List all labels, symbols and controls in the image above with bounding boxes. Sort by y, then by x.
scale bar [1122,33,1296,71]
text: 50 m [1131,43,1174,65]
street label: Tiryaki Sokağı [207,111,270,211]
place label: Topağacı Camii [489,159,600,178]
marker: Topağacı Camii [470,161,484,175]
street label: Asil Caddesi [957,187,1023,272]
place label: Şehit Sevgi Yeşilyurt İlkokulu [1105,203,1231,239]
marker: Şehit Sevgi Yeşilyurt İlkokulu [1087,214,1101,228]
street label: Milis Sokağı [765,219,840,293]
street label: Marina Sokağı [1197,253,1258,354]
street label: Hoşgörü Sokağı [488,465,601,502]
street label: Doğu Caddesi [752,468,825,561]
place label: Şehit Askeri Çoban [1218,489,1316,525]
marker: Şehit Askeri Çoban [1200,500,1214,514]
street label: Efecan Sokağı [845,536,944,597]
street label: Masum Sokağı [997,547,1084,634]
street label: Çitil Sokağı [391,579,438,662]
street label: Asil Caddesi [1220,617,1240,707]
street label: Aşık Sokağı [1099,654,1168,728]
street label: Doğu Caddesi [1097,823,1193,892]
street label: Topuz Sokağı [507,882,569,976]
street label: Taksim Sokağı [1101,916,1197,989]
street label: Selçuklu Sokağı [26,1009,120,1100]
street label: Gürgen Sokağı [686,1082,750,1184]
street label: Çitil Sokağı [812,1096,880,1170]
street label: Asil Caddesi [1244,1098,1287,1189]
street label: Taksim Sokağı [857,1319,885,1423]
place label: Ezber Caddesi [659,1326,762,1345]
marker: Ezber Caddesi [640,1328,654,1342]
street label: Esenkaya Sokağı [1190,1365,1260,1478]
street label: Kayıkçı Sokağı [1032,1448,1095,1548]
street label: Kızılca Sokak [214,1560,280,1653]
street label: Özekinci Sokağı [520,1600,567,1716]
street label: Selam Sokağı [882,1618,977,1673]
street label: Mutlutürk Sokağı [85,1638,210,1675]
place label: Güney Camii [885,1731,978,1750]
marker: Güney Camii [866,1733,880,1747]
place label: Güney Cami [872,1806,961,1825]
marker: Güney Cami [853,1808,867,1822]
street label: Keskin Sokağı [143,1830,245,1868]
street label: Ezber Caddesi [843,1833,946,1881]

Aim of the exercise
Print the material in full, exactly as written.

Task response
List all labels, symbols and controls in the image above with bounding boxes. Sort by y, then by x.
scale bar [1122,33,1296,71]
text: 50 m [1131,43,1174,65]
street label: Tiryaki Sokağı [207,111,270,211]
place label: Topağacı Camii [489,159,600,178]
marker: Topağacı Camii [470,161,484,175]
street label: Asil Caddesi [957,187,1023,272]
place label: Şehit Sevgi Yeşilyurt İlkokulu [1105,203,1231,239]
marker: Şehit Sevgi Yeşilyurt İlkokulu [1087,214,1101,228]
street label: Milis Sokağı [765,219,840,293]
street label: Marina Sokağı [1197,253,1258,354]
street label: Hoşgörü Sokağı [488,465,601,502]
street label: Doğu Caddesi [752,468,825,561]
place label: Şehit Askeri Çoban [1218,489,1316,525]
marker: Şehit Askeri Çoban [1200,500,1214,514]
street label: Efecan Sokağı [845,536,944,597]
street label: Masum Sokağı [997,547,1084,634]
street label: Çitil Sokağı [391,579,438,662]
street label: Asil Caddesi [1220,617,1240,707]
street label: Aşık Sokağı [1099,654,1168,728]
street label: Doğu Caddesi [1097,823,1193,892]
street label: Topuz Sokağı [507,882,569,976]
street label: Taksim Sokağı [1101,916,1197,989]
street label: Selçuklu Sokağı [26,1009,120,1100]
street label: Gürgen Sokağı [686,1082,750,1184]
street label: Çitil Sokağı [812,1096,880,1170]
street label: Asil Caddesi [1244,1098,1287,1189]
street label: Taksim Sokağı [857,1319,885,1423]
place label: Ezber Caddesi [659,1326,762,1345]
marker: Ezber Caddesi [640,1328,654,1342]
street label: Esenkaya Sokağı [1190,1365,1260,1478]
street label: Kayıkçı Sokağı [1032,1448,1095,1548]
street label: Kızılca Sokak [214,1560,280,1653]
street label: Özekinci Sokağı [520,1600,567,1716]
street label: Selam Sokağı [882,1618,977,1673]
street label: Mutlutürk Sokağı [85,1638,210,1675]
place label: Güney Camii [885,1731,978,1750]
marker: Güney Camii [866,1733,880,1747]
place label: Güney Cami [872,1806,961,1825]
marker: Güney Cami [853,1808,867,1822]
street label: Keskin Sokağı [143,1830,245,1868]
street label: Ezber Caddesi [843,1833,946,1881]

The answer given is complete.